Latest Hacker Attacks Rattle E-Commerce

The Internet and e-commerce fell victim to a third full-scale hacker assault in as many days Wednesday, as online broker E*Trade and a number of other sites had traffic disrupted by a coordinated stream of data requests from multiple Internet addresses.

These incidents came on the heels of Monday and Tuesday’s orchestrated cyber-assaults on Yahoo!, Amazon.com, Buy.com ,eBay and CNN.com.

While causing little actual damage, the attacks sparked a broad Wall Street sell-off, according to some analysts. The Dow Jones Industrial Average and the Nasdaq experienced a 250 and 64.26 point plunge, respectively, on Wednesday.

Online Brokers Targeted

The latest onslaught of sabotage shut E*Trade down for a short time early Wednesday morning.
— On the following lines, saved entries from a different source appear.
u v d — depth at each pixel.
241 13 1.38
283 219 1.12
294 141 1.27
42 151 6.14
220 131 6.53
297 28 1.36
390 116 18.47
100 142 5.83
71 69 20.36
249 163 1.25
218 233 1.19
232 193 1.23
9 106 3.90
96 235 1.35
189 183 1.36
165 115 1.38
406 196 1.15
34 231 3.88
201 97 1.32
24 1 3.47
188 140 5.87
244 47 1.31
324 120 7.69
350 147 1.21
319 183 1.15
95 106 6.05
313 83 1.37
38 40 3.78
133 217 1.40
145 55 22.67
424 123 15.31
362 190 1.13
However, a spokesman for the online brokerage said that less than 20 percent of the company’s customers were affected by the problems.

Meanwhile, online trading company Datek Online Holdings was blocked for some 35 minutes Wednesday, but company officials have reportedly determined that the difficulties were unrelated to outside activity.

Traffic Monitors

Despite setting up traffic monitors late Tuesday, online news publisher ZDNet was unable to prevent hackers from shutting down the site Wednesday morning. Requests were camouflaged as if they were coming from hundreds of thousands of individual computer addresses.

Additionally, giant Internet Service Provider UUNet reported slowness in parts of its network as a result of the attacks.

Clinton Speaks Up

Yesterday’s attacks also prompted responses from top U.S. officials, including President Clinton and Attorney General Janet Reno.

“I have asked the people who know more about it than I do if there is anything we can do,” Clinton said. Later in the day, Reno vowed to prosecute the perpetrators.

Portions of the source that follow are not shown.